2.1 Simple examples using graph

By default, graph reads ASCII data from the files specified on the command line, or from standard input if no files are specified. The data are pairs of numbers, interpreted as the x and y coordinates of data points. An example would be:

     0.0  0.0
     1.0  0.2
     2.0  0.0
     3.0  0.4
     4.0  0.2
     5.0  0.6

Data points do not need to be on different lines, nor do the x and y coordinates of a data point need to be on the same line. However, there should be no blank lines in the input if it is to be viewed as forming a single dataset.

○ ○ ○

:: PROBLEMS TO WORK ON ::
1: Answer these questions from the passage on graph input:
(a) Where does graph read data from when no files are given on the command line?
(b) How are the pairs of numbers in the data interpreted?
(c) What should the input contain none of if it is to be viewed as a single dataset?
2: Swap "scientific name" for "binomial" in the entries, everything from the line containing "genus: Xolmis" down to the line containing "scientific name: Spizelloides arborea". Write out those lines again with nothing else changed.

(Collection entries)
○ ○ ○

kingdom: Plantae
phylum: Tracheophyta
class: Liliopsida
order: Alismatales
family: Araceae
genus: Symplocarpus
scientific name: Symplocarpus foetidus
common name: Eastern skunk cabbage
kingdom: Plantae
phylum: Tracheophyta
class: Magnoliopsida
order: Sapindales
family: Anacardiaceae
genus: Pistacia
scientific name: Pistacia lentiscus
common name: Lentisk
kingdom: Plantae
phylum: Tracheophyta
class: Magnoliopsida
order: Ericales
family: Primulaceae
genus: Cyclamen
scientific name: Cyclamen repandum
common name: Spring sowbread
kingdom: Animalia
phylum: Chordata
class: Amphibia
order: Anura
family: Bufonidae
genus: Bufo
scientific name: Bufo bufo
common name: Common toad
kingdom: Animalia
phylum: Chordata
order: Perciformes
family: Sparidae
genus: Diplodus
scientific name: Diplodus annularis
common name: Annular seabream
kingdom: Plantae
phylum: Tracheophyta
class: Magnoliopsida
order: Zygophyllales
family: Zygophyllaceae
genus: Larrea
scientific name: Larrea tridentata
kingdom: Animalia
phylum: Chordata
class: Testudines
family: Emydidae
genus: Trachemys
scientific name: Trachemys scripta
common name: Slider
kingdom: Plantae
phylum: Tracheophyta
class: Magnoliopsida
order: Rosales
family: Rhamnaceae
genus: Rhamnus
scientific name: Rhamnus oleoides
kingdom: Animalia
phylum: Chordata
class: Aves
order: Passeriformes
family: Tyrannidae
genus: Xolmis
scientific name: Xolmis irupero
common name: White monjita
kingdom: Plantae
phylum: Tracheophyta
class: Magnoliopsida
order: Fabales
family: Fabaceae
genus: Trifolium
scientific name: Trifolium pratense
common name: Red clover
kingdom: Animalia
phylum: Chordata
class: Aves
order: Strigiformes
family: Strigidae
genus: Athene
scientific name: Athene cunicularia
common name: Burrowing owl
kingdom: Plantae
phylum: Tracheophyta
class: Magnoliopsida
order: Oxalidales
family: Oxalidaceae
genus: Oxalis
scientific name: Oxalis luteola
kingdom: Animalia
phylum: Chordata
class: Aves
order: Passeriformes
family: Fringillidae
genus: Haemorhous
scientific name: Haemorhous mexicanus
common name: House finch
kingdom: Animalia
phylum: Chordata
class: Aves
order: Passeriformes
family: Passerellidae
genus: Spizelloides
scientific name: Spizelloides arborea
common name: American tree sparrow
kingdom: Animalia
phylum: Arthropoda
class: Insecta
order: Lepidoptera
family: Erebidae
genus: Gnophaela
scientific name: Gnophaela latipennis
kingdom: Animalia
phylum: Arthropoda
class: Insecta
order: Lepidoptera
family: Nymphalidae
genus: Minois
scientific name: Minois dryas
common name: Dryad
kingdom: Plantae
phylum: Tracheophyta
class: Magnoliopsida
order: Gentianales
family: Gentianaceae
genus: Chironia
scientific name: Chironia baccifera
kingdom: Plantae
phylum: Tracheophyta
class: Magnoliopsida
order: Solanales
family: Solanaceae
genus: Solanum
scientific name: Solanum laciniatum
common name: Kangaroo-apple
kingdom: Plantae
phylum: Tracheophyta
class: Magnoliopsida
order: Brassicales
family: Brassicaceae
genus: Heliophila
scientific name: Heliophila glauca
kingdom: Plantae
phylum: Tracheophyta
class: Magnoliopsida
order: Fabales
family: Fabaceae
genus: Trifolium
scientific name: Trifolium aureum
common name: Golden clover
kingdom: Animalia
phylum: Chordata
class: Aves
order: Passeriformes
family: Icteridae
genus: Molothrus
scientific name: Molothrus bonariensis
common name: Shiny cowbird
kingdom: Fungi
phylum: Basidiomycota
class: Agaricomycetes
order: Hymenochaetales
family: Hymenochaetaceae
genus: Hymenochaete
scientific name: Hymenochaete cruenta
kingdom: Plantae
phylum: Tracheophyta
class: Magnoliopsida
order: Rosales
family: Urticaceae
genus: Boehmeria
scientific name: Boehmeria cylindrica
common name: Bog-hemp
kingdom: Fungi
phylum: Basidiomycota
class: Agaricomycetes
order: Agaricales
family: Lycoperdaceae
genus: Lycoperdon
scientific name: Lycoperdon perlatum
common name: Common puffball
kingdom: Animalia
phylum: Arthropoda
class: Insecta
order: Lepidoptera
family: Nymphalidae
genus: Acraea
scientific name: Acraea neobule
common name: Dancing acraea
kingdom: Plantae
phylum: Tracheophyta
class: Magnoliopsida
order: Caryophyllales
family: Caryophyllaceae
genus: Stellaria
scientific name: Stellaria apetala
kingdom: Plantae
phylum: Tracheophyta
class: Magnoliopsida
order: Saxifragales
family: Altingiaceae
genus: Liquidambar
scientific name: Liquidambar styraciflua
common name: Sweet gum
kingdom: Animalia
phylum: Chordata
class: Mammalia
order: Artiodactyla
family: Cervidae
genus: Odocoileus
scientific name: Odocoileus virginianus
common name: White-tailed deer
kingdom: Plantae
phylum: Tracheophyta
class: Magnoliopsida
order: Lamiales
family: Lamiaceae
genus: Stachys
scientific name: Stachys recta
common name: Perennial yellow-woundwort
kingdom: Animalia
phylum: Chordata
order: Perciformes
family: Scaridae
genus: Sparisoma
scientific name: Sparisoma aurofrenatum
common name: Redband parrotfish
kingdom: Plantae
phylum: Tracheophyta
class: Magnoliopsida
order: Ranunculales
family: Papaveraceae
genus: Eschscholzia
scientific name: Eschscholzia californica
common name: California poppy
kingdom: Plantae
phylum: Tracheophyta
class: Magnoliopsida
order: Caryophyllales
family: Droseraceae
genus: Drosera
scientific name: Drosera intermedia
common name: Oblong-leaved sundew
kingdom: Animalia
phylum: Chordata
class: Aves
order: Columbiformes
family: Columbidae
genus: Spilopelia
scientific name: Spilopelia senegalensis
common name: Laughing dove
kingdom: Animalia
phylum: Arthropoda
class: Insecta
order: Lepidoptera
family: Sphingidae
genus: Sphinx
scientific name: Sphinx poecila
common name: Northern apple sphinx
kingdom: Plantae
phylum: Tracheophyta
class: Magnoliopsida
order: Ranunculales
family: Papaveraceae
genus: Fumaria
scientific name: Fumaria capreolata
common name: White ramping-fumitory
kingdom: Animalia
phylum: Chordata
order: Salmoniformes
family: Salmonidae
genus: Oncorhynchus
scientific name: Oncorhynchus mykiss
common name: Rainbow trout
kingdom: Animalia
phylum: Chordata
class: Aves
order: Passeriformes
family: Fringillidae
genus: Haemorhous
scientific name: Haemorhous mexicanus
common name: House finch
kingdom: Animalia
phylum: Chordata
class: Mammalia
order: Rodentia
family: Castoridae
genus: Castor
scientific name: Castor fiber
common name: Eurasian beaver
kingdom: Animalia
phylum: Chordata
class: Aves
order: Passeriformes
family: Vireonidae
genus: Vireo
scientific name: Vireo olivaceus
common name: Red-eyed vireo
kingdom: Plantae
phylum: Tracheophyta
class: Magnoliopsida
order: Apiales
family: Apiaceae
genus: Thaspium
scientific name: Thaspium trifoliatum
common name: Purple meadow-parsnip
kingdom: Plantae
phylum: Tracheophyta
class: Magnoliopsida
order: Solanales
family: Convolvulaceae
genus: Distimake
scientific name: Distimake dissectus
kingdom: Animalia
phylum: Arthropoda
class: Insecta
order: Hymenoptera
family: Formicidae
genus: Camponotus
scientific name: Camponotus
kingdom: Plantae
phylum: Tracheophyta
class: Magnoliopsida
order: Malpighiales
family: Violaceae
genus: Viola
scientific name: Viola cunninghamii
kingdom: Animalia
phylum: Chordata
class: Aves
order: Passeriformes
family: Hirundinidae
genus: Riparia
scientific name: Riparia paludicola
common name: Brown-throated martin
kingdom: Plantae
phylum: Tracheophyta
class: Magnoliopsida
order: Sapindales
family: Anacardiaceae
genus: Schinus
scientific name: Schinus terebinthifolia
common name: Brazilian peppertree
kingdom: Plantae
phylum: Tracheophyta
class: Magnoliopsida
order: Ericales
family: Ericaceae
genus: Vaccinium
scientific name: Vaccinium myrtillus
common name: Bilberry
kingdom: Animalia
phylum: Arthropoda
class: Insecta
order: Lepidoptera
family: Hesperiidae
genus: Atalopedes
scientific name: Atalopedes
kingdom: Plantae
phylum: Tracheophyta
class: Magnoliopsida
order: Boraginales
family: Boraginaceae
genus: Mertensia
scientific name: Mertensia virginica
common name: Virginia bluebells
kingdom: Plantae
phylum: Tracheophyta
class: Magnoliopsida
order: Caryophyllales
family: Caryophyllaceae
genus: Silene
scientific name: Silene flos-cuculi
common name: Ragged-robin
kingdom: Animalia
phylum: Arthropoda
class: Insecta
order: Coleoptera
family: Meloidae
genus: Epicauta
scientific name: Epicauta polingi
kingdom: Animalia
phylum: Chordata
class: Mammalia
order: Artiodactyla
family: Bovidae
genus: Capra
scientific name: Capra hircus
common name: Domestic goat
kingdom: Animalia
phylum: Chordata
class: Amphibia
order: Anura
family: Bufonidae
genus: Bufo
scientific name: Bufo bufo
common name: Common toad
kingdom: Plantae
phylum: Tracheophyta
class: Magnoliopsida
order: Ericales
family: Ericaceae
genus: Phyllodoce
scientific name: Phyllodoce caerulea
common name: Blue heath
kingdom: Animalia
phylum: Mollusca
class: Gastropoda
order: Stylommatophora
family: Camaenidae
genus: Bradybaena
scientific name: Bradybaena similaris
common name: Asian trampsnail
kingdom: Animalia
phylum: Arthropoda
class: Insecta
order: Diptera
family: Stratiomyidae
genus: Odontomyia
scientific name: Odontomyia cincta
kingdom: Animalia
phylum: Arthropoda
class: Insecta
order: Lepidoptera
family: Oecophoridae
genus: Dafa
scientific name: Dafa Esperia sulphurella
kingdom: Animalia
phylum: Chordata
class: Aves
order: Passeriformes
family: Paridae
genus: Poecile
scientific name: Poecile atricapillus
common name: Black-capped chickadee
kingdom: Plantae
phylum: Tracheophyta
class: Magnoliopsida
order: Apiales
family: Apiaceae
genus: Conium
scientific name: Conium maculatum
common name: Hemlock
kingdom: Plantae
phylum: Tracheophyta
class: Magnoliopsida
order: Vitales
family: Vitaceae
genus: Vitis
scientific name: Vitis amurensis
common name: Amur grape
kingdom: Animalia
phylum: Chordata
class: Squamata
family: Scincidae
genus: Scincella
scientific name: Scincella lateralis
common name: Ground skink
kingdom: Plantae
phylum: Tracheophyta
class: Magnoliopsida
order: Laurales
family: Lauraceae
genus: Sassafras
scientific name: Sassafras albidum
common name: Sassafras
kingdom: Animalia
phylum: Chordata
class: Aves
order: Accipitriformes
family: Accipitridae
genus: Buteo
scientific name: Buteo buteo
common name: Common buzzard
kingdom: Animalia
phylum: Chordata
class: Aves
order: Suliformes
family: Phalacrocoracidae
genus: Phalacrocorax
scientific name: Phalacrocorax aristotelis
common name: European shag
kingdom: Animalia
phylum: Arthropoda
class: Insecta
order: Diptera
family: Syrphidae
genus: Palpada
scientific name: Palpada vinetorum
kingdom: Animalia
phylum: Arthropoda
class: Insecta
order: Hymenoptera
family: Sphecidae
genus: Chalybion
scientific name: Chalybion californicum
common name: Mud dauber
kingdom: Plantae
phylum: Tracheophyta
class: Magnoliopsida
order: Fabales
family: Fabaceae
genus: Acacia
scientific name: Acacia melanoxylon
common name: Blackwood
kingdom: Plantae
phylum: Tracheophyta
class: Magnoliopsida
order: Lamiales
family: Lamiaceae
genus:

○ ○ ○

:: THE REPLIES ::
1:
(a) From standard input.
(b) As the x and y coordinates of data points.
(c) Blank lines.

2:
genus: Xolmis
binomial: Xolmis irupero
common name: White monjita
kingdom: Plantae
phylum: Tracheophyta
class: Magnoliopsida
order: Fabales
family: Fabaceae
genus: Trifolium
binomial: Trifolium pratense
common name: Red clover
kingdom: Animalia
phylum: Chordata
class: Aves
order: Strigiformes
family: Strigidae
genus: Athene
binomial: Athene cunicularia
common name: Burrowing owl
kingdom: Plantae
phylum: Tracheophyta
class: Magnoliopsida
order: Oxalidales
family: Oxalidaceae
genus: Oxalis
binomial: Oxalis luteola
kingdom: Animalia
phylum: Chordata
class: Aves
order: Passeriformes
family: Fringillidae
genus: Haemorhous
binomial: Haemorhous mexicanus
common name: House finch
kingdom: Animalia
phylum: Chordata
class: Aves
order: Passeriformes
family: Passerellidae
genus: Spizelloides
binomial: Spizelloides arborea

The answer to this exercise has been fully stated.